Dataset>
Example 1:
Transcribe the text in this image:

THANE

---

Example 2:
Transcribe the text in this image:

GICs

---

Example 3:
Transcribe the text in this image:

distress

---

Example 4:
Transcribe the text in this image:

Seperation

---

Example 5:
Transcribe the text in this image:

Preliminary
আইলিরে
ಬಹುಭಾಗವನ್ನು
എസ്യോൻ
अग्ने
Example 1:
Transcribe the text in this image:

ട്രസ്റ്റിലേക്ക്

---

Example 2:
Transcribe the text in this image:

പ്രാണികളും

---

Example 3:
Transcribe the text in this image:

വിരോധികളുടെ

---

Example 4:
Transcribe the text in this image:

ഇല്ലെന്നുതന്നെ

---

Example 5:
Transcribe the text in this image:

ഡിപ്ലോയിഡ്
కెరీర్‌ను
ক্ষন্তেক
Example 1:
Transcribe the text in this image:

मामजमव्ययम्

Description of the task>
Format every line of the records above as a Markdown table with the columns No. and Text, numbering the rows in order and leaving out blank lines.

Output of the exercise>
| No. | Text |
|---|---|
| 1 | Example 1: |
| 2 | Transcribe the text in this image: |
| 3 | THANE |
| 4 | --- |
| 5 | Example 2: |
| 6 | Transcribe the text in this image: |
| 7 | GICs |
| 8 | --- |
| 9 | Example 3: |
| 10 | Transcribe the text in this image: |
| 11 | distress |
| 12 | --- |
| 13 | Example 4: |
| 14 | Transcribe the text in this image: |
| 15 | Seperation |
| 16 | --- |
| 17 | Example 5: |
| 18 | Transcribe the text in this image: |
| 19 | Preliminary |
| 20 | আইলিরে |
| 21 | ಬಹುಭಾಗವನ್ನು |
| 22 | എസ്യോൻ |
| 23 | अग्ने |
| 24 | Example 1: |
| 25 | Transcribe the text in this image: |
| 26 | ട്രസ്റ്റിലേക്ക് |
| 27 | --- |
| 28 | Example 2: |
| 29 | Transcribe the text in this image: |
| 30 | പ്രാണികളും |
| 31 | --- |
| 32 | Example 3: |
| 33 | Transcribe the text in this image: |
| 34 | വിരോധികളുടെ |
| 35 | --- |
| 36 | Example 4: |
| 37 | Transcribe the text in this image: |
| 38 | ഇല്ലെന്നുതന്നെ |
| 39 | --- |
| 40 | Example 5: |
| 41 | Transcribe the text in this image: |
| 42 | ഡിപ്ലോയിഡ് |
| 43 | కెరీర్‌ను |
| 44 | ক্ষন্তেক |
| 45 | Example 1: |
| 46 | Transcribe the text in this image: |
| 47 | मामजमव्ययम् |